» **Problem details**:
From the listing below, please restate exactly the lines beginning at the one with "Description" and ending at the one with "You only pay", both included, and skip the pictures.

» **Extracted records**:
▬▬▬▬▬▬
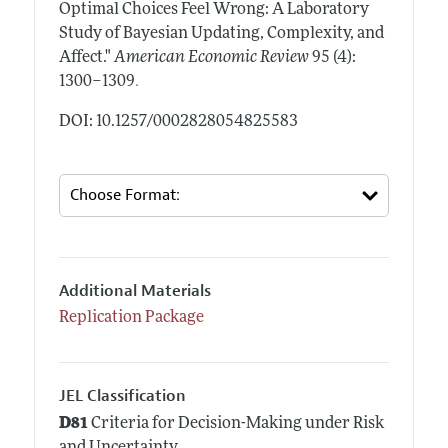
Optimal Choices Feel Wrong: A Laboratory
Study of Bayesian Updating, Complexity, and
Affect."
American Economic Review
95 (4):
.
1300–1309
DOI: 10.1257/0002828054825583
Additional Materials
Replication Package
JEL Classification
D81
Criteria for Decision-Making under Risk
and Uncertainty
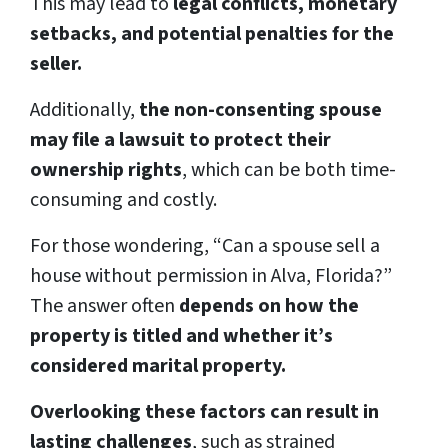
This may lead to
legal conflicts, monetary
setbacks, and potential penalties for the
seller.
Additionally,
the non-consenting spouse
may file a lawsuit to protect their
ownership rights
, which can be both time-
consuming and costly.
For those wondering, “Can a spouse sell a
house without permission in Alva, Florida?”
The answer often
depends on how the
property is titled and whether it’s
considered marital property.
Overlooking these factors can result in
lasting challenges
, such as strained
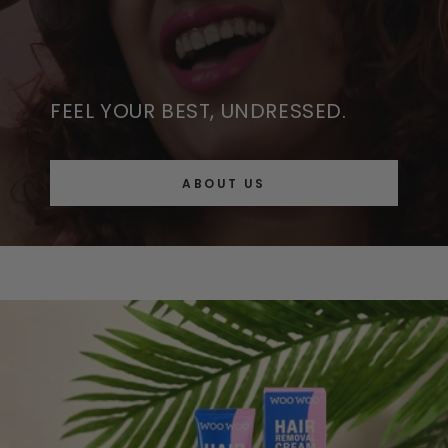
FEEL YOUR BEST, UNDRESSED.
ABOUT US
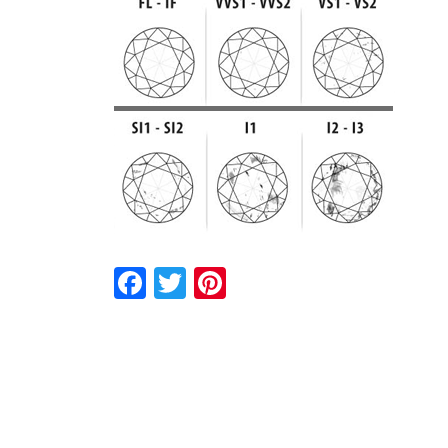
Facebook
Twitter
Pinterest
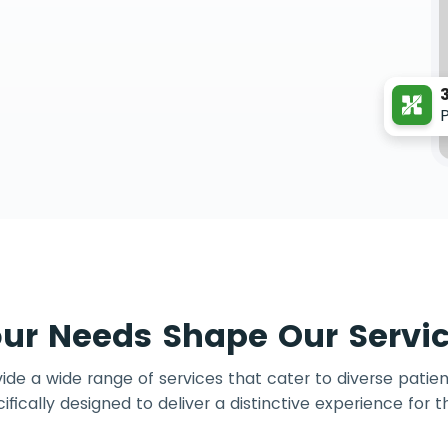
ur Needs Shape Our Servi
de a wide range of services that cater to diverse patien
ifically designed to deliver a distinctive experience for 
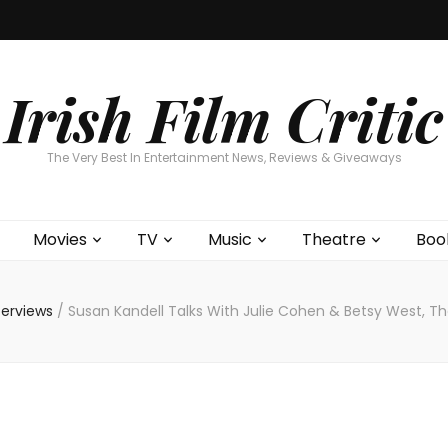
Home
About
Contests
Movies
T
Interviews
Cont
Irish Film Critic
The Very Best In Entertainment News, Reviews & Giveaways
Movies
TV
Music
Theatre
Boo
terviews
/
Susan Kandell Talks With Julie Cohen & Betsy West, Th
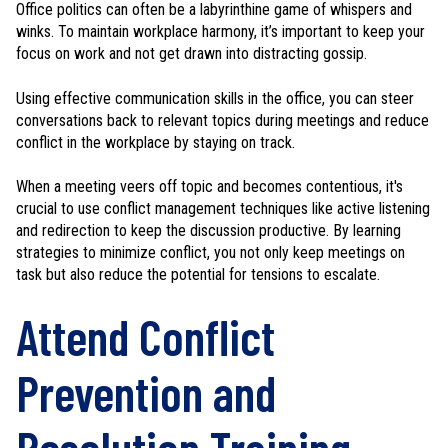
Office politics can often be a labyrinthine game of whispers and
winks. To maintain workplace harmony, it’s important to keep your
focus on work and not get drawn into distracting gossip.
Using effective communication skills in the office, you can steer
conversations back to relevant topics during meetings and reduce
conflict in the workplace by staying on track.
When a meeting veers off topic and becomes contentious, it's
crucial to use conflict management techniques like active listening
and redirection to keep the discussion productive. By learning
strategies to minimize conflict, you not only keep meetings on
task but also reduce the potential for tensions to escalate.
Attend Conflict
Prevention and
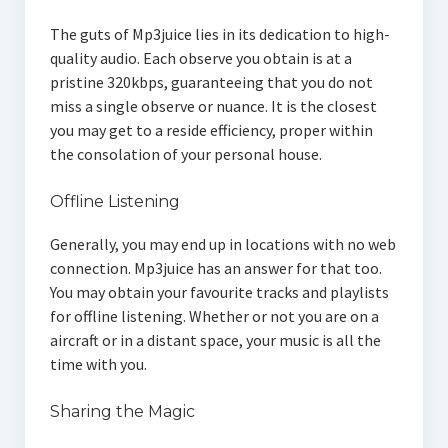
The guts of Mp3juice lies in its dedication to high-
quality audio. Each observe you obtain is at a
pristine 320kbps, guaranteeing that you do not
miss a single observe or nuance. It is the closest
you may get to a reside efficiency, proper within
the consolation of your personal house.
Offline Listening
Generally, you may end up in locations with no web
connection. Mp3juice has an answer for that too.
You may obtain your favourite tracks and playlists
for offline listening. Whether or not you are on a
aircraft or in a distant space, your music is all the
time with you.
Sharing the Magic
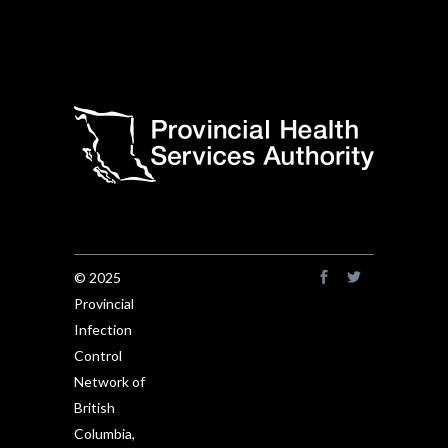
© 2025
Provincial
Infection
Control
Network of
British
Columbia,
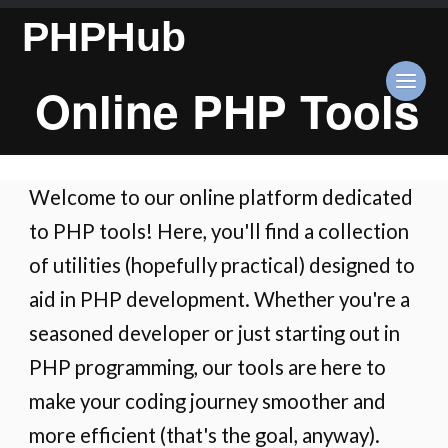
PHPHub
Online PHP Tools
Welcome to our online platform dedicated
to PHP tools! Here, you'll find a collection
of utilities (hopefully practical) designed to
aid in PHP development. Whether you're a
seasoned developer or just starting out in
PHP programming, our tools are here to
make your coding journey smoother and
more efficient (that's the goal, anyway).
▬▬▬▬▬▬
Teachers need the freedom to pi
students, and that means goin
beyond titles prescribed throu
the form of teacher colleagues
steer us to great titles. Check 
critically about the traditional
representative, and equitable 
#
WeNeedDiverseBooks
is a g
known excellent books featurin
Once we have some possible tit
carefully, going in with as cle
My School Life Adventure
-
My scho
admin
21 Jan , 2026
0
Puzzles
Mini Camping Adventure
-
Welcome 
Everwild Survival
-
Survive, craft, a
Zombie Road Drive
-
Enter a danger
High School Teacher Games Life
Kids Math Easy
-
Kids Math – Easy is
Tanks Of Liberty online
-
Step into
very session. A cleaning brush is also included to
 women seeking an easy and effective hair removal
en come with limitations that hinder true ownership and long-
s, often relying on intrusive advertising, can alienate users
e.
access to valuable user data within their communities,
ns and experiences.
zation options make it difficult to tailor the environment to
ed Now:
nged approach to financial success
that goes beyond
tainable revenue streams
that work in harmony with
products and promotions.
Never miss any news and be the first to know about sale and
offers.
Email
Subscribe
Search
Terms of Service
▬▬▬▬▬▬
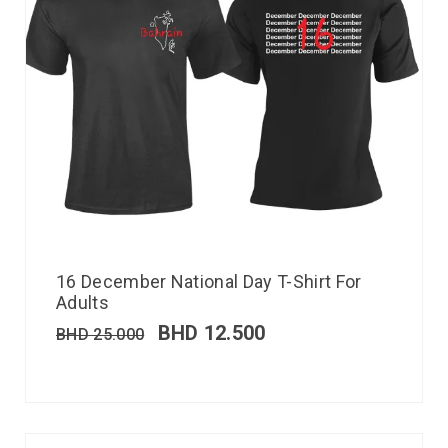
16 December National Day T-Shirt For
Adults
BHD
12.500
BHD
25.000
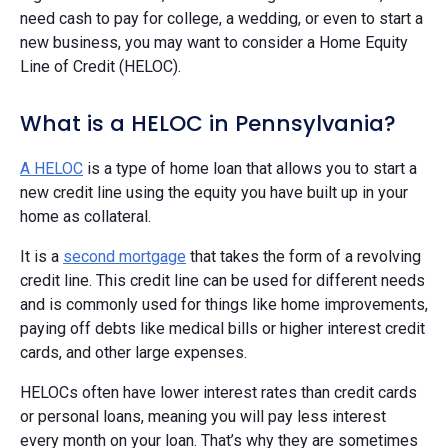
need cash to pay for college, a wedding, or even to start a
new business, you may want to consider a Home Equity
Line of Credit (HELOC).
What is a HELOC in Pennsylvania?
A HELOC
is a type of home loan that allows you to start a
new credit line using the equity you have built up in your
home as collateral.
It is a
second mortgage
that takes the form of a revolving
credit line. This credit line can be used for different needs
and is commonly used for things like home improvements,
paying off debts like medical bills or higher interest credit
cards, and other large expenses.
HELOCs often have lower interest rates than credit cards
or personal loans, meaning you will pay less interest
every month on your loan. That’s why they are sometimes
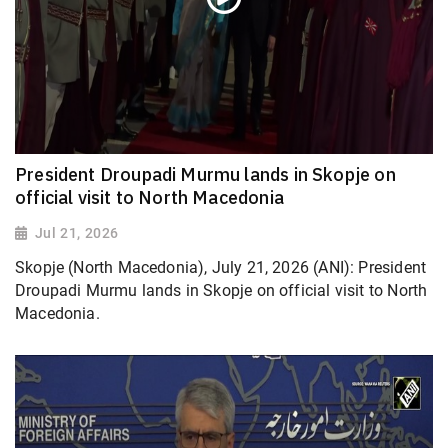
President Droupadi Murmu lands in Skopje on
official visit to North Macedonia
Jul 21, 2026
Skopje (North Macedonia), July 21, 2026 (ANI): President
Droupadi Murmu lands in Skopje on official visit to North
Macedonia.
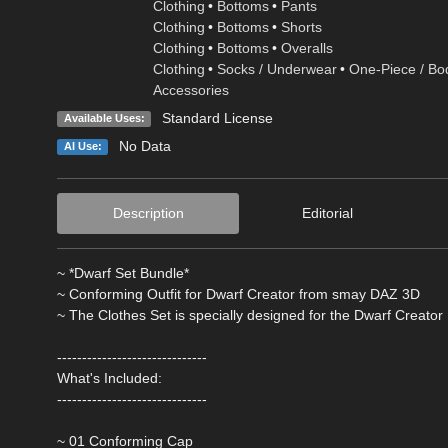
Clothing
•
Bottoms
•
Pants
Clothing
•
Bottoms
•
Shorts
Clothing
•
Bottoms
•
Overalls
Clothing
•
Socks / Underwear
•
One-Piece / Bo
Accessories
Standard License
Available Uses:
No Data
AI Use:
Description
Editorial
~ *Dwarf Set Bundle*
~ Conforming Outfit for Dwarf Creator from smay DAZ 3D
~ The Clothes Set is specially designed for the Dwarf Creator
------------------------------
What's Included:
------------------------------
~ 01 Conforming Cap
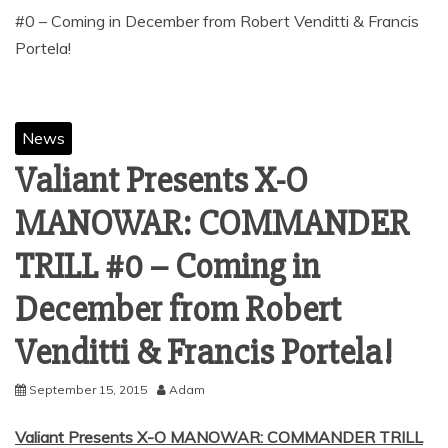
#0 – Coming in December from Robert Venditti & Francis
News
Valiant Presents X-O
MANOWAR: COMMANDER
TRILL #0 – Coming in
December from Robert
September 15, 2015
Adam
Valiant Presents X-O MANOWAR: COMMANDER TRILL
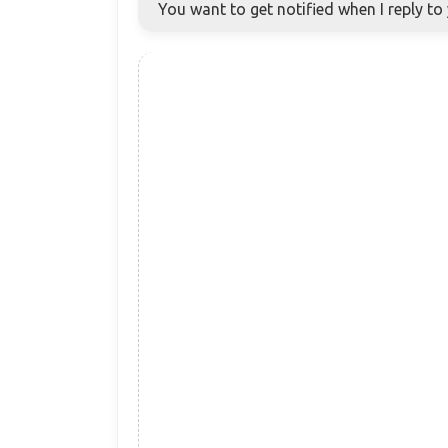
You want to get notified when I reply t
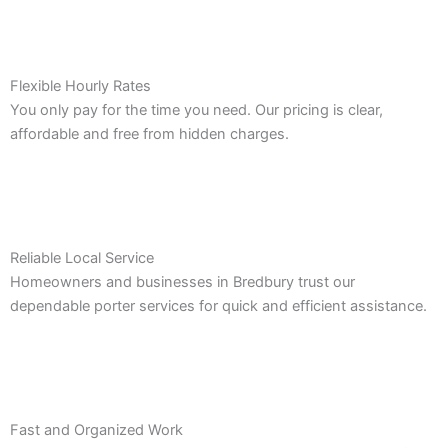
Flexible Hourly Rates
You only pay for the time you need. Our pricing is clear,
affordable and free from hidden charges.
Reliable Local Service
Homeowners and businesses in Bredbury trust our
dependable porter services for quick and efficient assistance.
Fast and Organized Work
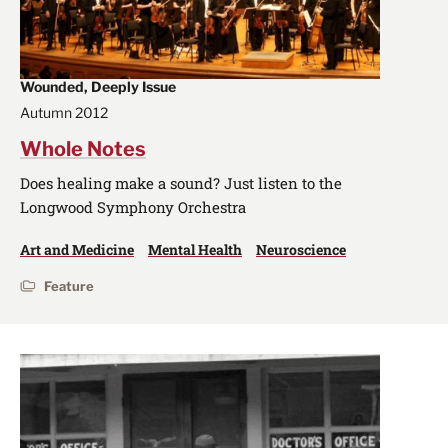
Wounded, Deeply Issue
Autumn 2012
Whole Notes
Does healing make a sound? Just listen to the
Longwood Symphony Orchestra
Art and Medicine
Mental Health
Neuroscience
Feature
▬▬▬▬▬▬
» **Answer for the task**:
Description
Editorial
~ *Dwarf Set Bundle*
~ Conforming Outfit for Dwarf Creator from smay DAZ 3D
~ The Clothes Set is specially designed for the Dwarf Creator
------------------------------
What's Included:
------------------------------
~ 01 Conforming Cap
#0 – Coming in December from Robert Venditti & Francis
News
Valiant Presents X-O
MANOWAR: COMMANDER
TRILL #0 – Coming in
December from Robert
September 15, 2015
Adam
Valiant Presents X-O MANOWAR: COMMANDER TRILL
You want to get notified when I reply t
Flexible Hourly Rates
You only pay for the time you need. Our pricing is clear,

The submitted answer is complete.